>> start Material shown

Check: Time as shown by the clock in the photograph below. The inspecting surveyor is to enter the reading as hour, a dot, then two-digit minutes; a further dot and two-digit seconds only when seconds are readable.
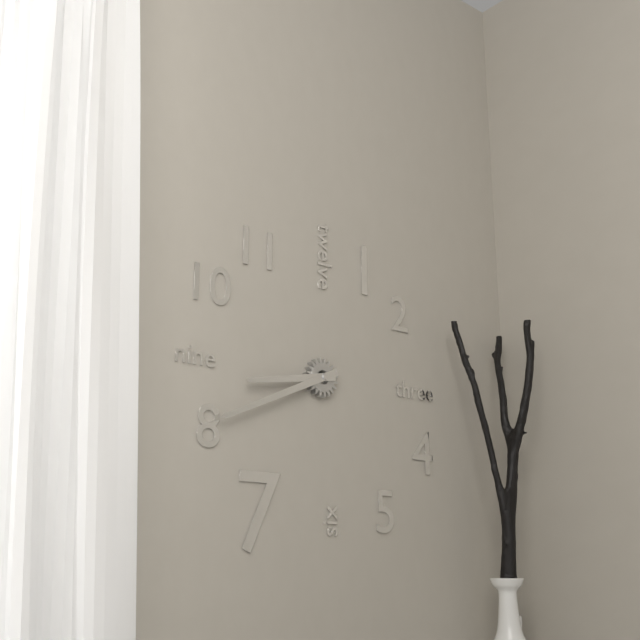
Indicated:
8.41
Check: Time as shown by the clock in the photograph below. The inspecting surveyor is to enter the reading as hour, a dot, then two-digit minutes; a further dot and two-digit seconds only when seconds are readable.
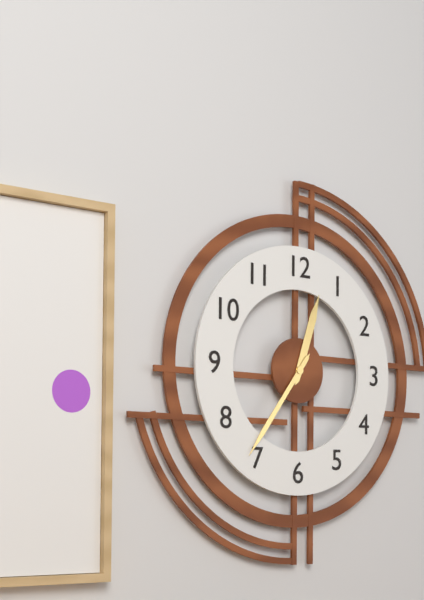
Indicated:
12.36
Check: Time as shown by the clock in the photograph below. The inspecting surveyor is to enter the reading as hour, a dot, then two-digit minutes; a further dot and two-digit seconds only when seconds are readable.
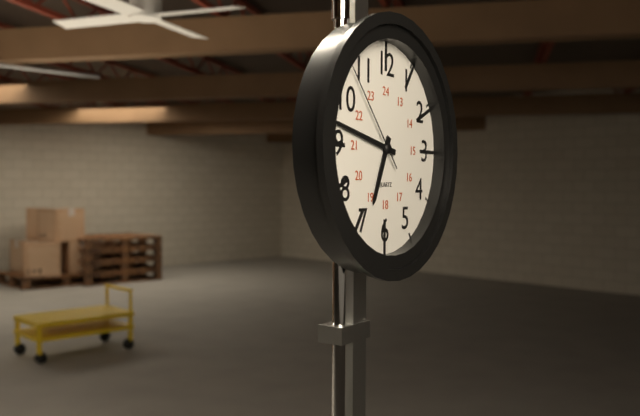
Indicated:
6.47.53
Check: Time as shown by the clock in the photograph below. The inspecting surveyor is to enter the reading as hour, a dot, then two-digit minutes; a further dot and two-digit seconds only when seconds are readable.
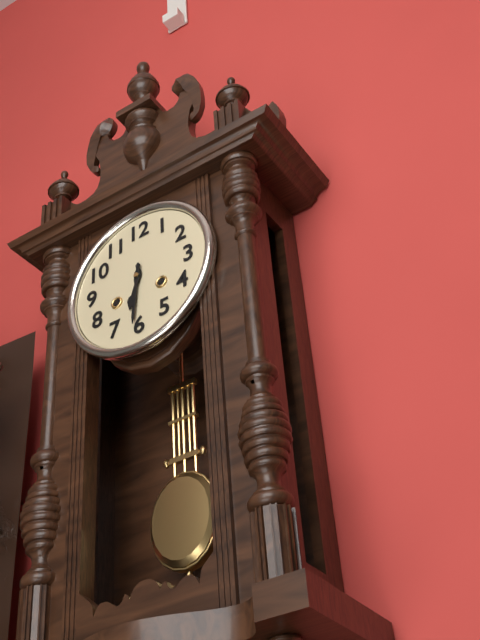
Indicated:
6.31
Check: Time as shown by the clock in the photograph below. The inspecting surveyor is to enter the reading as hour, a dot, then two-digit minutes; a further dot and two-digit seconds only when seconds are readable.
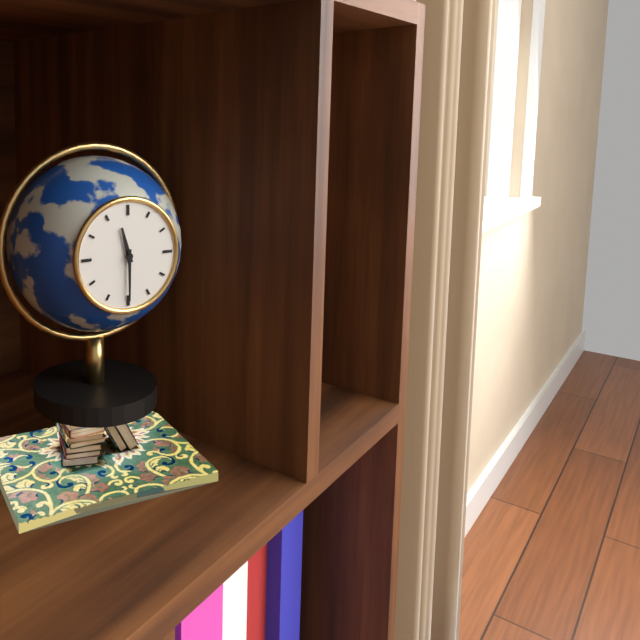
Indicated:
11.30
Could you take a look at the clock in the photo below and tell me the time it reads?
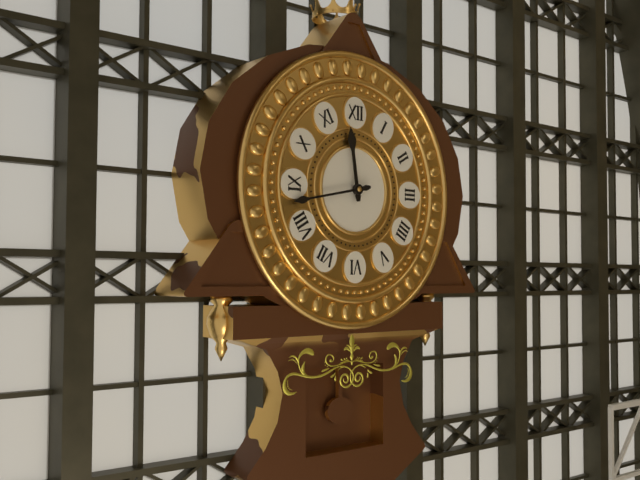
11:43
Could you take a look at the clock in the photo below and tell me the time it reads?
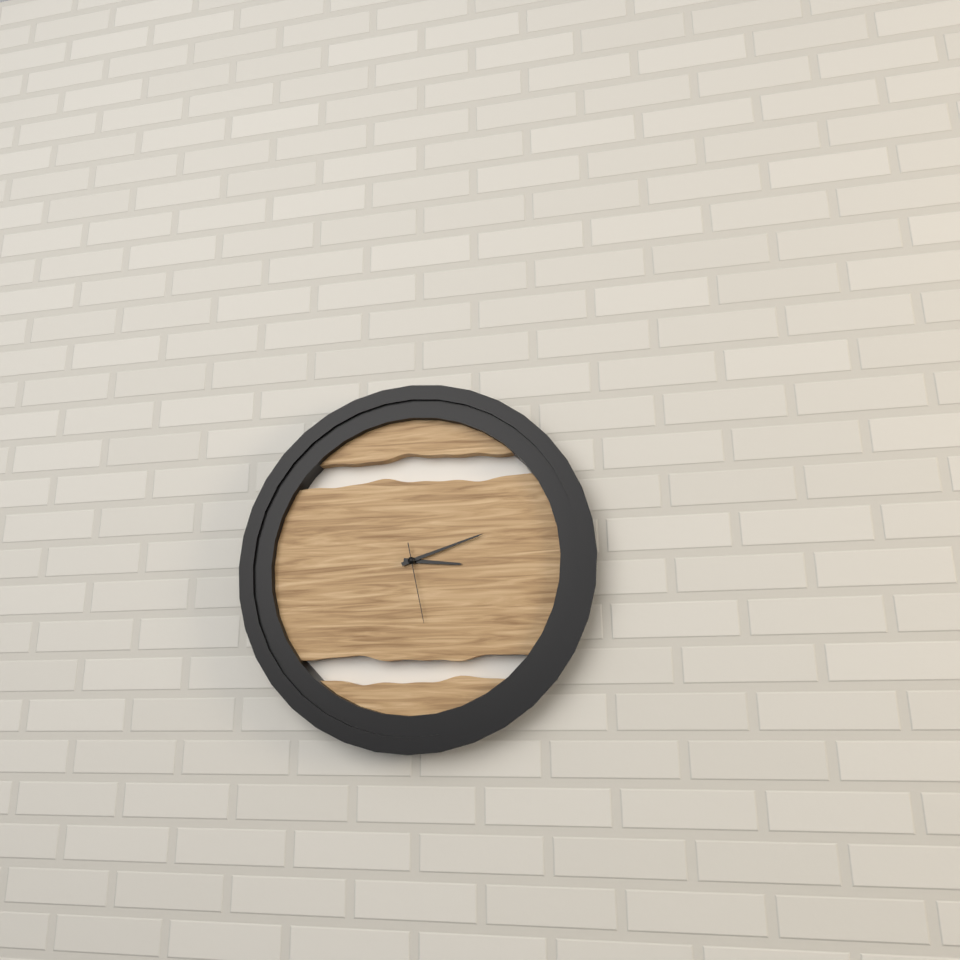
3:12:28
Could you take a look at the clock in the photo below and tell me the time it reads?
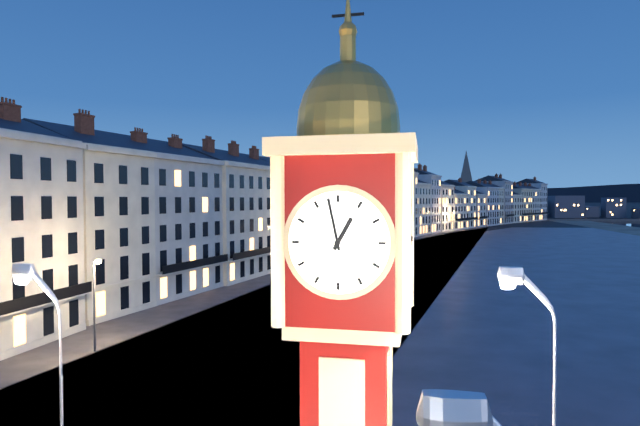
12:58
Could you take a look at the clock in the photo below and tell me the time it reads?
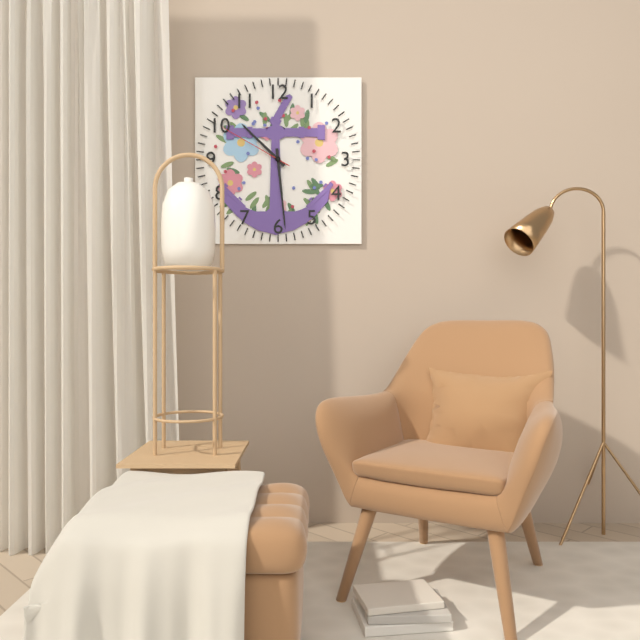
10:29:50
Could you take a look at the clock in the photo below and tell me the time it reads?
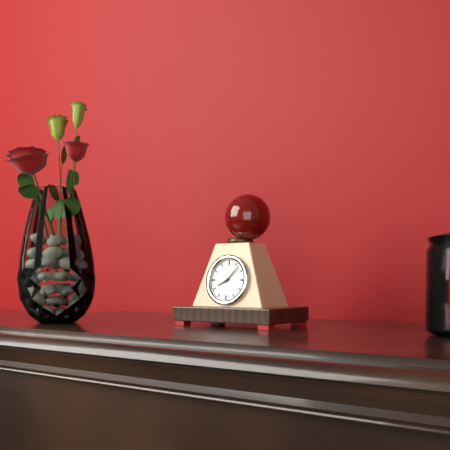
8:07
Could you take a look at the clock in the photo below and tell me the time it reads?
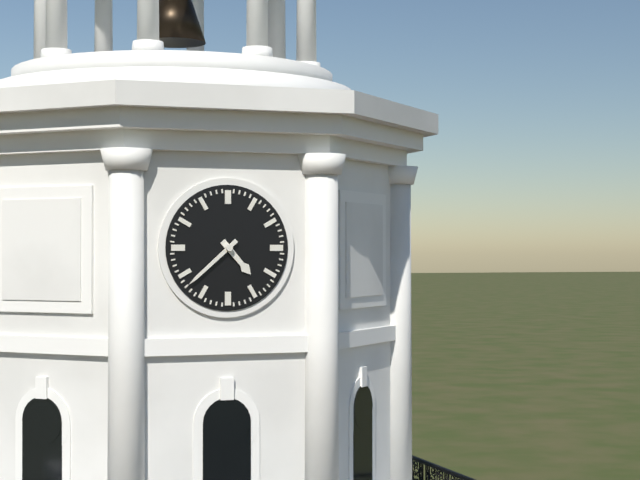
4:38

>> end Material shown

== Aim of the task ==
Rewrite all of the records above with every instance of "clock" changed to "timepiece" and nothing else altered. Leave the pictures out.

== Written answer ==
Check: Time as shown by the timepiece in the photograph below. The inspecting surveyor is to enter the reading as hour, a dot, then two-digit minutes; a further dot and two-digit seconds only when seconds are readable.
Indicated:
8.41
Check: Time as shown by the timepiece in the photograph below. The inspecting surveyor is to enter the reading as hour, a dot, then two-digit minutes; a further dot and two-digit seconds only when seconds are readable.
Indicated:
12.36
Check: Time as shown by the timepiece in the photograph below. The inspecting surveyor is to enter the reading as hour, a dot, then two-digit minutes; a further dot and two-digit seconds only when seconds are readable.
Indicated:
6.47.53
Check: Time as shown by the timepiece in the photograph below. The inspecting surveyor is to enter the reading as hour, a dot, then two-digit minutes; a further dot and two-digit seconds only when seconds are readable.
Indicated:
6.31
Check: Time as shown by the timepiece in the photograph below. The inspecting surveyor is to enter the reading as hour, a dot, then two-digit minutes; a further dot and two-digit seconds only when seconds are readable.
Indicated:
11.30
Could you take a look at the timepiece in the photo below and tell me the time it reads?
11:43
Could you take a look at the timepiece in the photo below and tell me the time it reads?
3:12:28
Could you take a look at the timepiece in the photo below and tell me the time it reads?
12:58
Could you take a look at the timepiece in the photo below and tell me the time it reads?
10:29:50
Could you take a look at the timepiece in the photo below and tell me the time it reads?
8:07
Could you take a look at the timepiece in the photo below and tell me the time it reads?
4:38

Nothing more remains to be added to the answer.